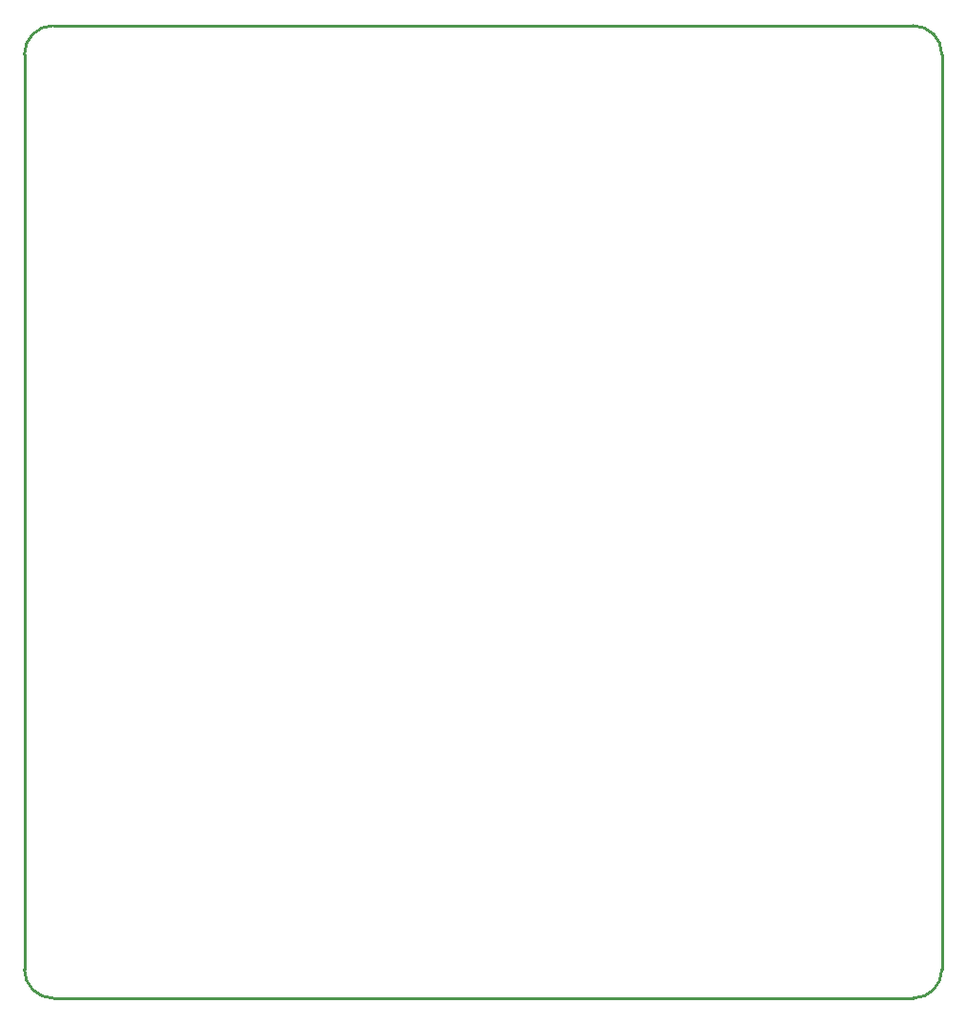
<source format=gko>
G04 Layer: BoardOutlineLayer*
G04 EasyEDA Pro v2.1.21.9b64d12f.b3811b, 2024-07-11 22:11:45*
G04 Gerber Generator version 0.3*
G04 Scale: 100 percent, Rotated: No, Reflected: No*
G04 Dimensions in millimeters*
G04 Leading zeros omitted, absolute positions, 3 integers and 3 decimals*
%FSLAX33Y33*%
%MOMM*%
%ADD10C,0.254*%
G75*


G04 Rect Start*
G54D10*
G01X-27178Y33274D02*
G01X-27178Y-48006D01*
G03X-24638Y-50546I2540J0D01*
G01X51816D01*
G03X54356Y-48006I0J2540D01*
G01Y33274D01*
G03X51816Y35814I-2540J0D01*
G01X-24638D01*
G03X-27178Y33274I0J-2540D01*
G04 Rect End*

M02*

</source>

◆ TASK DIRECTIONS ◆
Only the lines from the beginning of the listing through the line with "G01X-27178Y-48006D01*", both ends included, are to be repeated exactly; pictures stay out.

◆ EXERCISE SOLUTION ◆
<source format=gko>
G04 Layer: BoardOutlineLayer*
G04 EasyEDA Pro v2.1.21.9b64d12f.b3811b, 2024-07-11 22:11:45*
G04 Gerber Generator version 0.3*
G04 Scale: 100 percent, Rotated: No, Reflected: No*
G04 Dimensions in millimeters*
G04 Leading zeros omitted, absolute positions, 3 integers and 3 decimals*
%FSLAX33Y33*%
%MOMM*%
%ADD10C,0.254*%
G75*


G04 Rect Start*
G54D10*
G01X-27178Y33274D02*
G01X-27178Y-48006D01*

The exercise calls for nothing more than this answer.